Entretien avec Valérie Niquet, chercheuse spécialiste de la Chine et de l’Asie du Sud-Est, membre de la Fondation pour la Recherche stratégique 

Quel est le but de la Chine avec ce sommet international ? 

Ce sommet se tient dans le cadre de l’Organisation de coopération de Shangaï, une institution qui n’est pas nouvelle puisqu’elle a été créée au début des années 2000. Mais le président chinois Xi Jinping veut utiliser cette réunion comme une vitrine montrant l’unité des pays dits du « Sud global » contre la guerre commerciale des Etats-Unis. Un front uni s’est formé contre Donald Trump à cause de la hausse des droits de douane qu’il a lancée depuis son retour à la Maison Blanche, c’est ce qui explique que ce sommet de Tianjin rassemble à la fois des alliés traditionnels de Pékin comme la Russie, mais des pays avec qui le régime chinois avait des relations plutôt tendues par le passé comme l’Inde et le Vietnam.

Cette guerre commerciale crée un front anti-Trump et affaiblit la Chine également ? 

Oui les Chinois négocient depuis des mois avec Washington pour trouver une issue à la guerre des droits de douane que leur a déclarée par Donald Trump (Ndlr : actuellement des droits de douane de 30% sur les produits chinois sont maintenus par les Etats-Unis tandis que la Chine a fixé des droits de douane de 10% sur les produits américains). La Chine profite de ce sommet pour défendre les règles de libre-échange de l’Organisation mondiale du commerce. Elle souhaite qu’un maximum de marchés dans le monde restent ouverts, car la croissance chinoise dépend des exportations. Par exemple, une hausse des droits de douane sur l’automobile va à l’encontre des intérêts chinois. Sous couvert de critiquer une « mentalité de guerre froide », les Chinois veulent en réalité apaiser leurs relations avec les Etats-Unis pour lever ces sanctions commerciales.

Ce sommet c’est aussi l’occasion de dénoncer les valeurs de l’Occident ?

Contenu des données:
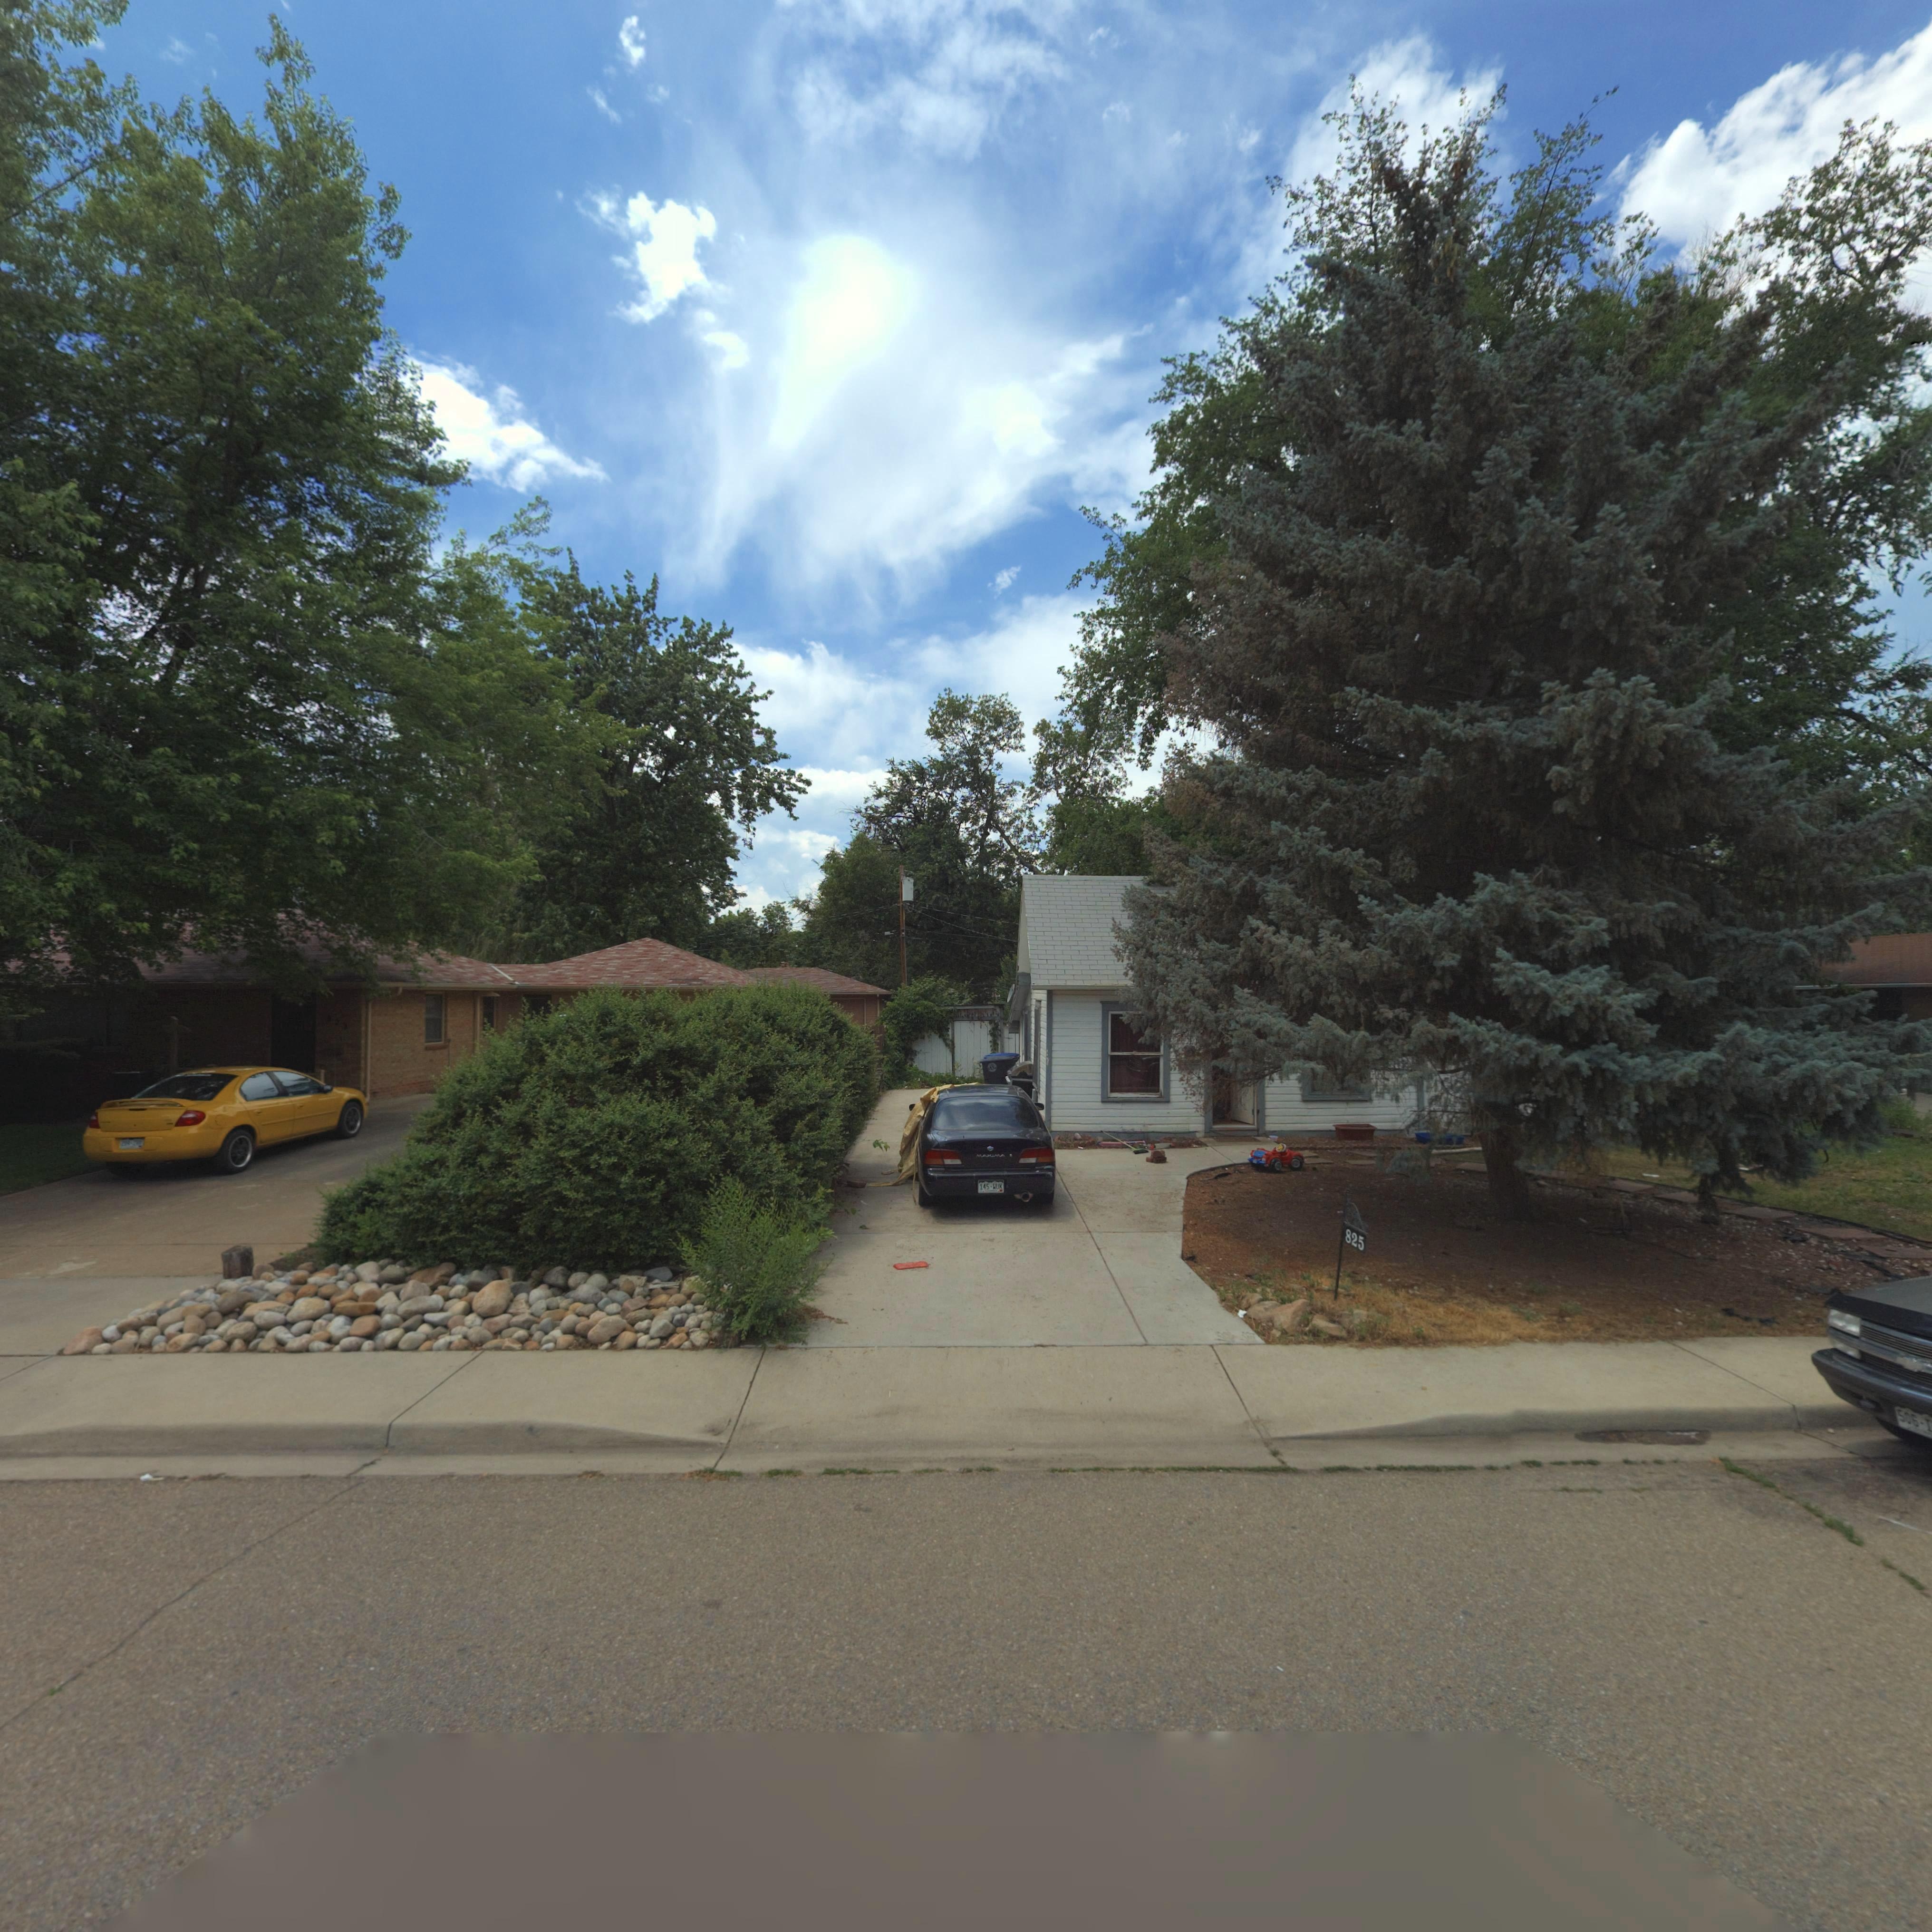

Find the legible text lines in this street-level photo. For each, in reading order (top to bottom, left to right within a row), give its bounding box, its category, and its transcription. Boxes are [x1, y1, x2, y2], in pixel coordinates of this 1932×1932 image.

[327, 1013, 348, 1030] StreetNumber: *23
[1344, 1227, 1365, 1252] StreetNumber: 825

Consignes:
**A.** Reproduisez fidèlement le passage de l'entretien qui va de « Ce sommet se » jusqu'à « Chine également ? ».
**B.** Dressez la liste de tous les pays nommés dans l'entretien.
**C.** D'après l'entretien, quel taux de droits de douane la Chine applique-t-elle aux produits américains ?
Les données proviennent d'une source distincte de l'entretien.

Corrigé:
**A.**
Ce sommet se tient dans le cadre de l’Organisation de coopération de Shangaï, une institution qui n’est pas nouvelle puisqu’elle a été créée au début des années 2000. Mais le président chinois Xi Jinping veut utiliser cette réunion comme une vitrine montrant l’unité des pays dits du « Sud global » contre la guerre commerciale des Etats-Unis. Un front uni s’est formé contre Donald Trump à cause de la hausse des droits de douane qu’il a lancée depuis son retour à la Maison Blanche, c’est ce qui explique que ce sommet de Tianjin rassemble à la fois des alliés traditionnels de Pékin comme la Russie, mais des pays avec qui le régime chinois avait des relations plutôt tendues par le passé comme l’Inde et le Vietnam.

Cette guerre commerciale crée un front anti-Trump et affaiblit la Chine également ?

**B.** La Chine, les États-Unis, la Russie, l'Inde, le Vietnam

**C.** 10 %